Il en va en somme pour l’irréligieux comme pour les laïques ou les féministes : il doit s’élever contre l’instrumentalisation de « sa chose ». Et ce n’est pas d’un devoir moral que je parle ici mais d’une nécessité mécanique : l’amour pour une cause, comme l’amour pour une personne, a pour traduction et pour preuve la plus immédiate l’attention jalouse qu’on lui porte, ou plutôt le refus viscéral que n’importe quoi se dise ou se fasse à son sujet [3]. Je n’accuse donc pas tous les antireligieux d’être racistes, si on me lit bien, mais j’interpelle pourtant tous les antireligieux. D’une part sur le plan intellectuel, en opposant à la centralité qu’ils accordent à la question religieuse une analyse qui vient de Marx et qui me paraît plus pertinente.

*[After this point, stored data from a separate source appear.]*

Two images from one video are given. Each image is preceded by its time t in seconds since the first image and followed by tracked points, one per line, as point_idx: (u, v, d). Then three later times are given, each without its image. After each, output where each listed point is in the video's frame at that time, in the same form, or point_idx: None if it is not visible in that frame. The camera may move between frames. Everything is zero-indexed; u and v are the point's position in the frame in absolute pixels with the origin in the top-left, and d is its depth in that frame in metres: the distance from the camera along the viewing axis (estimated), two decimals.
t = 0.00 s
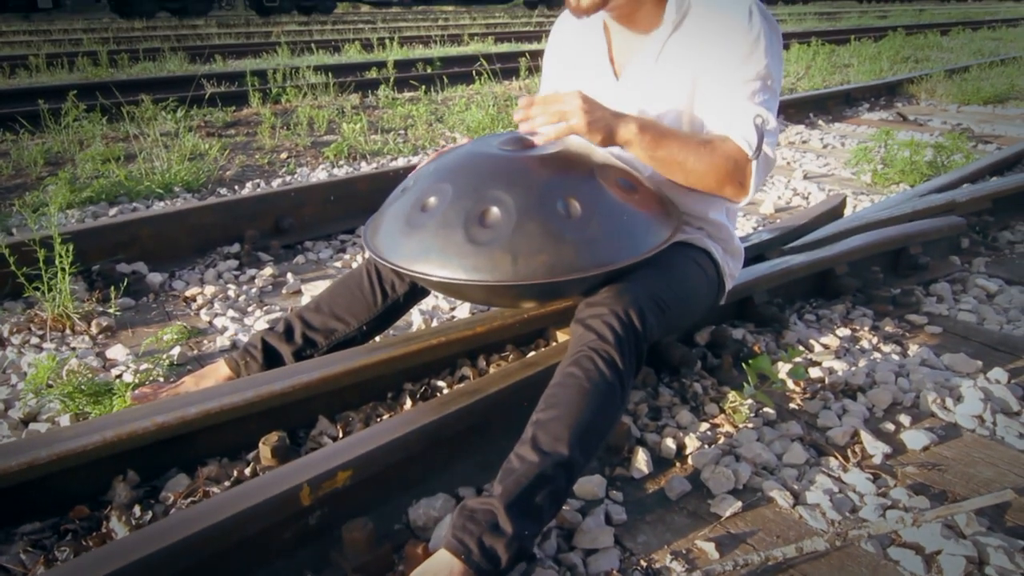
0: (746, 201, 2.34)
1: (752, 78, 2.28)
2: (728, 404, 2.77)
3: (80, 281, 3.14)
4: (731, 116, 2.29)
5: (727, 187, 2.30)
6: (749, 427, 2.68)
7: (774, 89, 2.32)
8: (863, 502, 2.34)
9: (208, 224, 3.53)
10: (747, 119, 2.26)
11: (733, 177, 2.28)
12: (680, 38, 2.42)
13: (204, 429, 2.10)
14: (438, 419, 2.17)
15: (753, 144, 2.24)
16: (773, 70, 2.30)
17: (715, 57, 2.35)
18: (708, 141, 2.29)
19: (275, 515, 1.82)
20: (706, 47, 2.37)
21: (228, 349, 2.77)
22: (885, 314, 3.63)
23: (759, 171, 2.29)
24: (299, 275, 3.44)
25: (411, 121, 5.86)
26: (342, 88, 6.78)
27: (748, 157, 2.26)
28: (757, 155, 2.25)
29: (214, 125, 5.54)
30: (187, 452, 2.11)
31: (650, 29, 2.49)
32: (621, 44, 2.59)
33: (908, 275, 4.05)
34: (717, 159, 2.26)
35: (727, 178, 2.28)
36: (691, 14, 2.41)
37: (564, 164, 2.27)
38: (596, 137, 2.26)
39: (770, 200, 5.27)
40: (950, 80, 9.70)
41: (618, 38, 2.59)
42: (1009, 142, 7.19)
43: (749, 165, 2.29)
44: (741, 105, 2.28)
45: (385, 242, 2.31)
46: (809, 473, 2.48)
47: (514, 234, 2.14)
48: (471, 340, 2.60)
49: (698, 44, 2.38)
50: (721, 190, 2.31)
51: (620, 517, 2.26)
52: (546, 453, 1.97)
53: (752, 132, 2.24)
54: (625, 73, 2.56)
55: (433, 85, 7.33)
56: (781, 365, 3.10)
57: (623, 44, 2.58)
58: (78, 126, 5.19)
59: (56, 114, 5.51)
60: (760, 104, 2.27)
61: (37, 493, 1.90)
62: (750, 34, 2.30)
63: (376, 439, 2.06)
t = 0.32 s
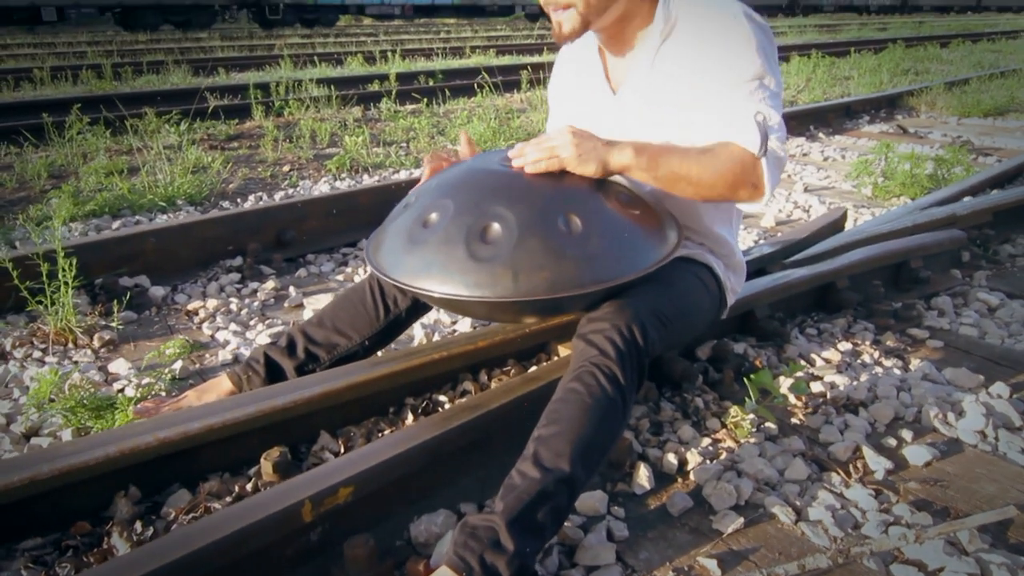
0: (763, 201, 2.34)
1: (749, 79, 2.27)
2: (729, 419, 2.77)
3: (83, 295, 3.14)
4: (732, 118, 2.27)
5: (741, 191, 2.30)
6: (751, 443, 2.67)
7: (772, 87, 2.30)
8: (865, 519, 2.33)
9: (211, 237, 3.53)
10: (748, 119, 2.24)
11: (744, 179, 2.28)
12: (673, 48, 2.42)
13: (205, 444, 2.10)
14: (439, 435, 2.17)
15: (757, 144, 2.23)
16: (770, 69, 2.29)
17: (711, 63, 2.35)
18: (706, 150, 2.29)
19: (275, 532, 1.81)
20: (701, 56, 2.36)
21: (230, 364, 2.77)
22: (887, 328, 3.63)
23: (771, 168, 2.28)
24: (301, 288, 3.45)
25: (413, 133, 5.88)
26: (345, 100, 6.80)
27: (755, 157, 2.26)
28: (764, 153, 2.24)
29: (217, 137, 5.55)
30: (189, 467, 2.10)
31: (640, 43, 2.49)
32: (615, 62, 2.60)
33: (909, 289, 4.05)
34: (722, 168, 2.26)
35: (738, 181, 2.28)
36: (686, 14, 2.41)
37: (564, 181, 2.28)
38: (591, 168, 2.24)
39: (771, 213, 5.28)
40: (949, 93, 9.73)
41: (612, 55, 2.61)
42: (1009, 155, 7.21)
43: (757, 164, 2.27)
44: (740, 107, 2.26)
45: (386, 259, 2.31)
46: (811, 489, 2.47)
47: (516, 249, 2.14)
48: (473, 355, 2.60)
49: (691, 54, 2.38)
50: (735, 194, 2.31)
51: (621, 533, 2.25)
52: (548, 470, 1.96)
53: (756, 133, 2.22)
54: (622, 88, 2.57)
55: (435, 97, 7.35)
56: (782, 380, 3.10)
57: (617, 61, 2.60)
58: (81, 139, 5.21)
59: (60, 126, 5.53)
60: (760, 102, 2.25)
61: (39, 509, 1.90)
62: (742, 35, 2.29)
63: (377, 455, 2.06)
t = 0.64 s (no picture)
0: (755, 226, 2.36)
1: (747, 105, 2.29)
2: (728, 437, 2.77)
3: (83, 309, 3.14)
4: (728, 144, 2.29)
5: (733, 217, 2.32)
6: (750, 461, 2.67)
7: (769, 115, 2.32)
8: (864, 538, 2.33)
9: (211, 252, 3.54)
10: (744, 146, 2.25)
11: (737, 206, 2.30)
12: (675, 70, 2.44)
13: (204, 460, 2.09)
14: (438, 452, 2.17)
15: (751, 171, 2.24)
16: (769, 97, 2.30)
17: (711, 87, 2.36)
18: (705, 175, 2.31)
19: (274, 551, 1.81)
20: (702, 80, 2.38)
21: (229, 379, 2.76)
22: (885, 345, 3.64)
23: (762, 197, 2.29)
24: (301, 303, 3.45)
25: (413, 148, 5.89)
26: (345, 115, 6.82)
27: (749, 185, 2.27)
28: (757, 183, 2.25)
29: (217, 151, 5.57)
30: (188, 483, 2.10)
31: (644, 63, 2.51)
32: (618, 80, 2.61)
33: (907, 305, 4.06)
34: (717, 195, 2.28)
35: (730, 207, 2.30)
36: (690, 33, 2.44)
37: (563, 200, 2.28)
38: (593, 187, 2.26)
39: (769, 230, 5.29)
40: (946, 110, 9.78)
41: (613, 74, 2.62)
42: (1007, 171, 7.23)
43: (751, 192, 2.29)
44: (736, 133, 2.28)
45: (387, 277, 2.31)
46: (810, 507, 2.47)
47: (516, 269, 2.15)
48: (472, 372, 2.60)
49: (693, 77, 2.40)
50: (726, 220, 2.33)
51: (621, 551, 2.25)
52: (547, 488, 1.96)
53: (750, 160, 2.23)
54: (621, 105, 2.58)
55: (435, 112, 7.38)
56: (781, 398, 3.10)
57: (619, 80, 2.61)
58: (82, 152, 5.22)
59: (61, 140, 5.54)
60: (757, 131, 2.26)
61: (37, 525, 1.89)
62: (743, 61, 2.31)
63: (376, 473, 2.05)
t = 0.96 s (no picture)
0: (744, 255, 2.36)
1: (748, 133, 2.30)
2: (727, 456, 2.76)
3: (83, 323, 3.14)
4: (727, 171, 2.30)
5: (723, 242, 2.31)
6: (748, 481, 2.67)
7: (770, 145, 2.33)
8: (862, 560, 2.33)
9: (212, 267, 3.54)
10: (742, 174, 2.27)
11: (730, 231, 2.29)
12: (679, 97, 2.46)
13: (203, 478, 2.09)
14: (437, 472, 2.17)
15: (748, 200, 2.26)
16: (771, 127, 2.32)
17: (713, 112, 2.37)
18: (704, 196, 2.30)
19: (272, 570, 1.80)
20: (704, 107, 2.40)
21: (229, 395, 2.76)
22: (883, 364, 3.64)
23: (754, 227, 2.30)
24: (301, 318, 3.45)
25: (414, 163, 5.92)
26: (346, 129, 6.84)
27: (744, 212, 2.28)
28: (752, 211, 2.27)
29: (219, 165, 5.58)
30: (186, 501, 2.09)
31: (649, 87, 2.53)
32: (623, 104, 2.63)
33: (905, 325, 4.07)
34: (712, 216, 2.26)
35: (723, 232, 2.29)
36: (696, 59, 2.46)
37: (564, 220, 2.29)
38: (592, 190, 2.26)
39: (768, 248, 5.31)
40: (944, 128, 9.82)
41: (619, 97, 2.63)
42: (1004, 190, 7.26)
43: (745, 220, 2.29)
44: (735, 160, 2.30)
45: (387, 295, 2.32)
46: (809, 528, 2.47)
47: (516, 289, 2.15)
48: (471, 390, 2.60)
49: (697, 104, 2.42)
50: (717, 244, 2.32)
51: (619, 571, 2.25)
52: (547, 509, 1.95)
53: (747, 187, 2.25)
54: (625, 129, 2.60)
55: (436, 127, 7.41)
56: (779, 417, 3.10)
57: (624, 103, 2.62)
58: (85, 165, 5.23)
59: (63, 153, 5.56)
60: (756, 160, 2.28)
61: (35, 543, 1.89)
62: (748, 90, 2.33)
63: (375, 492, 2.05)
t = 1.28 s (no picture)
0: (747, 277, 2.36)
1: (747, 156, 2.32)
2: (724, 476, 2.77)
3: (80, 339, 3.14)
4: (727, 195, 2.32)
5: (725, 264, 2.32)
6: (745, 500, 2.67)
7: (770, 167, 2.35)
8: None
9: (211, 282, 3.54)
10: (743, 197, 2.28)
11: (730, 253, 2.31)
12: (679, 120, 2.47)
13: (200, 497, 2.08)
14: (434, 491, 2.16)
15: (748, 223, 2.27)
16: (770, 149, 2.33)
17: (712, 134, 2.39)
18: (701, 221, 2.33)
19: None
20: (704, 131, 2.42)
21: (226, 412, 2.76)
22: (879, 383, 3.65)
23: (756, 248, 2.33)
24: (299, 334, 3.45)
25: (412, 178, 5.93)
26: (345, 144, 6.86)
27: (743, 234, 2.30)
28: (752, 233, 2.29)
29: (218, 180, 5.59)
30: (182, 520, 2.09)
31: (649, 111, 2.55)
32: (625, 128, 2.65)
33: (901, 343, 4.08)
34: (709, 240, 2.29)
35: (724, 255, 2.30)
36: (695, 84, 2.48)
37: (562, 241, 2.30)
38: (589, 225, 2.30)
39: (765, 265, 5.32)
40: (940, 145, 9.87)
41: (620, 122, 2.66)
42: (1000, 208, 7.29)
43: (745, 241, 2.31)
44: (734, 184, 2.32)
45: (387, 315, 2.32)
46: (805, 548, 2.47)
47: (514, 309, 2.15)
48: (468, 409, 2.60)
49: (696, 128, 2.43)
50: (719, 267, 2.33)
51: None
52: (544, 530, 1.95)
53: (747, 210, 2.26)
54: (627, 153, 2.61)
55: (434, 142, 7.43)
56: (776, 436, 3.10)
57: (626, 128, 2.64)
58: (84, 179, 5.23)
59: (63, 167, 5.56)
60: (755, 182, 2.29)
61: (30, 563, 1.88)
62: (746, 112, 2.34)
63: (371, 512, 2.05)
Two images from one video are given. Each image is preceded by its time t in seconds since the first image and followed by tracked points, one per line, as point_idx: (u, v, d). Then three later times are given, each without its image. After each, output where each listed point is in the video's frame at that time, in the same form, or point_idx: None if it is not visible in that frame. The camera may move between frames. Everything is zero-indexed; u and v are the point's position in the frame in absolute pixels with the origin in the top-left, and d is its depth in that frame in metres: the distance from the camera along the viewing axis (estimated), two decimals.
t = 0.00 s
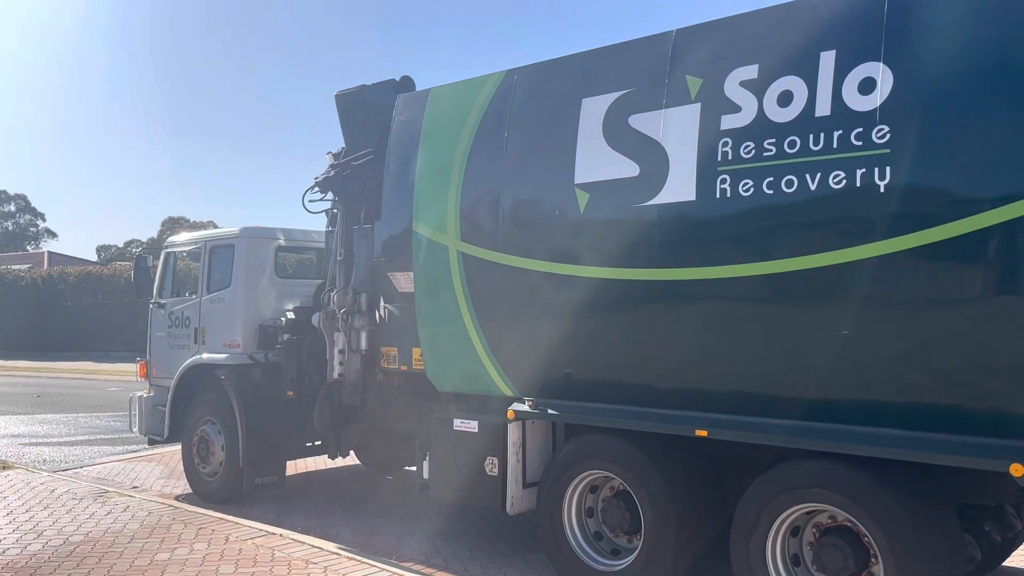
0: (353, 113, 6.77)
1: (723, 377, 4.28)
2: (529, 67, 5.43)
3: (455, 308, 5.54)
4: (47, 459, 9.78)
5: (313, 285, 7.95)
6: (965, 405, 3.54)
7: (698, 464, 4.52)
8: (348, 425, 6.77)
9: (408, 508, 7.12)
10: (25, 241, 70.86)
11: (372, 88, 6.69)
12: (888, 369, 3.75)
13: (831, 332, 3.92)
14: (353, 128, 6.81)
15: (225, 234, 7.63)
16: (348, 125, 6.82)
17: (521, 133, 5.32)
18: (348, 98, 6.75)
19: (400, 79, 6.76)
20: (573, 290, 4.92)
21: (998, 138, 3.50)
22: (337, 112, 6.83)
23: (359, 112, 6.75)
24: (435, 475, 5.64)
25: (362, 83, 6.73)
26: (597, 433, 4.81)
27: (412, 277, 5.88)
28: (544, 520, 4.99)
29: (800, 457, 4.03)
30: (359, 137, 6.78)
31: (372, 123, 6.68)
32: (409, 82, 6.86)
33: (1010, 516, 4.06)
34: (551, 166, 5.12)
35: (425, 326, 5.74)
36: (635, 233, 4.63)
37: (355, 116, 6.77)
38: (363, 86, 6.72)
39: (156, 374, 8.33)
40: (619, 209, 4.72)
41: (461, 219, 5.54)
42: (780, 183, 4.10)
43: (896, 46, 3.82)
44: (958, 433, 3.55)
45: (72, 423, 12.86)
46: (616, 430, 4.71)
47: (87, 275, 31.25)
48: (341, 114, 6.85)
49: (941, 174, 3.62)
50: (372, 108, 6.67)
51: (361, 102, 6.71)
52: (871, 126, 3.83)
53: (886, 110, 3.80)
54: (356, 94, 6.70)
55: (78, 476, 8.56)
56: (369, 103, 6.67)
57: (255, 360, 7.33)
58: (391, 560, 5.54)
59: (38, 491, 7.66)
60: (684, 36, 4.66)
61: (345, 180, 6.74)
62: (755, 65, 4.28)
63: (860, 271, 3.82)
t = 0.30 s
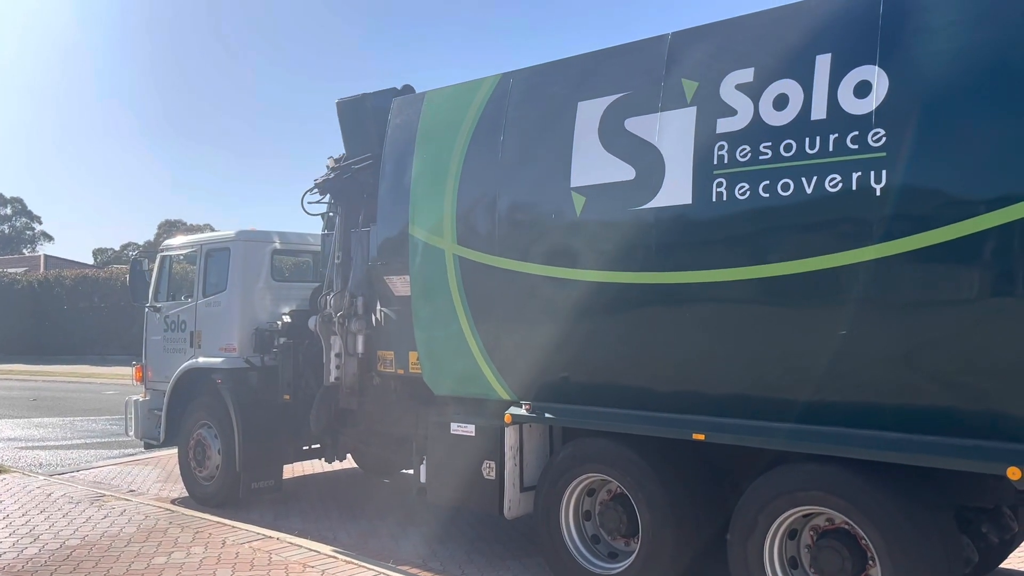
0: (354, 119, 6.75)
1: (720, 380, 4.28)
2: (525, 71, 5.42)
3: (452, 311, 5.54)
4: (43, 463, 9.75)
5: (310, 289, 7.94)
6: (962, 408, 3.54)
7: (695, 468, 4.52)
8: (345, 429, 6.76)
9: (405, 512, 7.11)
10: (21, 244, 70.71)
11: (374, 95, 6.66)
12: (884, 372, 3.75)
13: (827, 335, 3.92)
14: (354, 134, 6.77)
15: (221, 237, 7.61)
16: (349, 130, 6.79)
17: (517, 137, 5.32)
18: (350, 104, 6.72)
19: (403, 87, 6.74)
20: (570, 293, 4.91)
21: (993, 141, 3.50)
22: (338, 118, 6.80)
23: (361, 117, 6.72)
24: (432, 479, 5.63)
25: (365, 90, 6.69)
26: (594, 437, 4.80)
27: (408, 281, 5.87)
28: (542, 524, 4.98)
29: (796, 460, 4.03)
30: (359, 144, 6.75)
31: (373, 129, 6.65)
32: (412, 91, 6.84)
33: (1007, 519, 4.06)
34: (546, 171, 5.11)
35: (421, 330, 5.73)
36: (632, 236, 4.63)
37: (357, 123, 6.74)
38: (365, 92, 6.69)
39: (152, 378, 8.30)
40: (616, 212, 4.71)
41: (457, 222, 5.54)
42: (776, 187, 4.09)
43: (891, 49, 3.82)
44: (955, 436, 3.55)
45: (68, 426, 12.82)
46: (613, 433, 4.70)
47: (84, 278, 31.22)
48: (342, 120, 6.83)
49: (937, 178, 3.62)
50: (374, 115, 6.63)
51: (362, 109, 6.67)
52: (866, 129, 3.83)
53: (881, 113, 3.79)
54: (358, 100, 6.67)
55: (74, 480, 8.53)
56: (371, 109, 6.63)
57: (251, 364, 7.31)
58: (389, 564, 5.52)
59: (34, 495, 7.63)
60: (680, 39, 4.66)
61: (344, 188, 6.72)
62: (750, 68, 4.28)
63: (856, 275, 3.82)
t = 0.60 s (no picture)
0: (345, 120, 6.75)
1: (718, 382, 4.28)
2: (523, 74, 5.43)
3: (449, 314, 5.54)
4: (40, 467, 9.73)
5: (307, 291, 7.93)
6: (959, 410, 3.55)
7: (693, 470, 4.52)
8: (343, 432, 6.75)
9: (404, 515, 7.09)
10: (19, 247, 70.65)
11: (364, 96, 6.65)
12: (883, 374, 3.75)
13: (824, 337, 3.92)
14: (345, 135, 6.77)
15: (219, 240, 7.61)
16: (341, 132, 6.79)
17: (514, 139, 5.32)
18: (340, 105, 6.72)
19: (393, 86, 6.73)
20: (568, 296, 4.91)
21: (990, 143, 3.51)
22: (329, 120, 6.81)
23: (351, 118, 6.72)
24: (430, 482, 5.62)
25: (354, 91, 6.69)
26: (592, 439, 4.80)
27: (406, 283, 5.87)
28: (540, 526, 4.98)
29: (795, 462, 4.03)
30: (351, 144, 6.75)
31: (364, 130, 6.64)
32: (401, 89, 6.83)
33: (1005, 521, 4.06)
34: (544, 174, 5.12)
35: (419, 333, 5.73)
36: (629, 238, 4.63)
37: (348, 124, 6.74)
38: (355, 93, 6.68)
39: (149, 381, 8.30)
40: (614, 215, 4.72)
41: (455, 225, 5.54)
42: (774, 189, 4.10)
43: (888, 52, 3.83)
44: (953, 438, 3.55)
45: (66, 430, 12.81)
46: (611, 436, 4.70)
47: (82, 281, 31.21)
48: (333, 122, 6.83)
49: (935, 180, 3.63)
50: (365, 115, 6.63)
51: (352, 109, 6.66)
52: (864, 131, 3.83)
53: (878, 116, 3.80)
54: (348, 101, 6.66)
55: (71, 483, 8.52)
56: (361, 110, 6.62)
57: (249, 367, 7.31)
58: (387, 567, 5.51)
59: (31, 499, 7.61)
60: (678, 41, 4.66)
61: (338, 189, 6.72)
62: (747, 70, 4.29)
63: (854, 277, 3.82)
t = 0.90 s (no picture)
0: (343, 122, 6.74)
1: (718, 383, 4.28)
2: (522, 75, 5.44)
3: (449, 316, 5.54)
4: (39, 470, 9.72)
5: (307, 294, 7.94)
6: (957, 410, 3.55)
7: (692, 471, 4.53)
8: (342, 434, 6.75)
9: (403, 517, 7.09)
10: (18, 250, 70.60)
11: (362, 98, 6.65)
12: (882, 375, 3.76)
13: (823, 338, 3.93)
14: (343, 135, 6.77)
15: (218, 242, 7.61)
16: (339, 134, 6.79)
17: (514, 141, 5.33)
18: (338, 107, 6.71)
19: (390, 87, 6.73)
20: (567, 297, 4.91)
21: (988, 145, 3.52)
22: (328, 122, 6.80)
23: (350, 120, 6.71)
24: (430, 484, 5.62)
25: (352, 93, 6.69)
26: (592, 441, 4.80)
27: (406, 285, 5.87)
28: (540, 528, 4.98)
29: (794, 463, 4.03)
30: (350, 146, 6.75)
31: (362, 131, 6.64)
32: (399, 91, 6.84)
33: (1003, 521, 4.07)
34: (543, 176, 5.13)
35: (419, 335, 5.74)
36: (628, 240, 4.64)
37: (346, 126, 6.74)
38: (353, 95, 6.68)
39: (148, 383, 8.29)
40: (613, 216, 4.72)
41: (454, 227, 5.54)
42: (772, 191, 4.11)
43: (887, 54, 3.84)
44: (952, 439, 3.56)
45: (65, 433, 12.81)
46: (611, 437, 4.71)
47: (81, 284, 31.21)
48: (331, 124, 6.83)
49: (933, 181, 3.64)
50: (363, 117, 6.62)
51: (350, 111, 6.66)
52: (862, 133, 3.85)
53: (877, 117, 3.81)
54: (346, 102, 6.66)
55: (70, 486, 8.50)
56: (359, 112, 6.62)
57: (248, 369, 7.30)
58: (387, 569, 5.51)
59: (30, 502, 7.60)
60: (677, 43, 4.68)
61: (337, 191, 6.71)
62: (746, 72, 4.30)
63: (853, 278, 3.83)
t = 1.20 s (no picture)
0: (343, 124, 6.74)
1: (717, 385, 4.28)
2: (521, 78, 5.44)
3: (448, 318, 5.54)
4: (39, 472, 9.71)
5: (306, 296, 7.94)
6: (957, 411, 3.55)
7: (692, 473, 4.52)
8: (342, 436, 6.75)
9: (403, 519, 7.08)
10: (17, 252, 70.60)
11: (362, 100, 6.67)
12: (881, 377, 3.76)
13: (823, 340, 3.93)
14: (344, 138, 6.77)
15: (218, 245, 7.60)
16: (339, 137, 6.79)
17: (513, 143, 5.33)
18: (338, 109, 6.71)
19: (391, 92, 6.76)
20: (566, 299, 4.91)
21: (986, 146, 3.52)
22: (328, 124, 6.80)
23: (350, 122, 6.72)
24: (429, 486, 5.62)
25: (353, 96, 6.70)
26: (591, 443, 4.80)
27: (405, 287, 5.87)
28: (540, 530, 4.98)
29: (794, 465, 4.03)
30: (349, 148, 6.76)
31: (362, 133, 6.65)
32: (399, 94, 6.86)
33: (1003, 523, 4.06)
34: (542, 178, 5.13)
35: (418, 337, 5.73)
36: (627, 242, 4.64)
37: (346, 129, 6.74)
38: (354, 97, 6.70)
39: (148, 386, 8.28)
40: (612, 218, 4.72)
41: (453, 229, 5.54)
42: (771, 193, 4.11)
43: (885, 56, 3.84)
44: (951, 440, 3.55)
45: (64, 435, 12.81)
46: (610, 440, 4.71)
47: (80, 286, 31.20)
48: (331, 127, 6.83)
49: (932, 183, 3.64)
50: (363, 119, 6.63)
51: (351, 113, 6.66)
52: (861, 135, 3.85)
53: (876, 119, 3.81)
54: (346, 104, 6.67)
55: (70, 489, 8.50)
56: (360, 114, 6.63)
57: (248, 371, 7.30)
58: (387, 571, 5.51)
59: (29, 504, 7.60)
60: (675, 45, 4.68)
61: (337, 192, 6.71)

D’autre part sur le plan politique, en leur reprochant de se contenter au mieux, dans leur écrasante majorité, de « taper autant sur toutes religions », bref de ne pas être racistes, en des temps et des lieux où l’on attendrait d’eux qu’ils soient antiracistes – ce qui concrètement veut dire par exemple : qu’ils ne se contentent pas de se tenir à distance des activistes islamophobes mais qu’ils prennent part aux mobilisations contre l’islamophobie, aux côtés des musulmans.
J’ai cela dit choisi, dans ce livre, de me concentrer sur la question religieuse, en la prenant au sérieux, en ne discutant donc pas – et en ne mettant pas même en doute – les professions de foi antiracistes des irréligieux que je critique. J’ai exprimé des doutes – et même davantage que des doutes – lors des précédentes affaires de voile [4], mais je me contenterai ici d’interroger en lui-même le parti-pris antireligieux, l’intolérance et l’ostracisme qu’il provoque, ses fondements et son coût politique.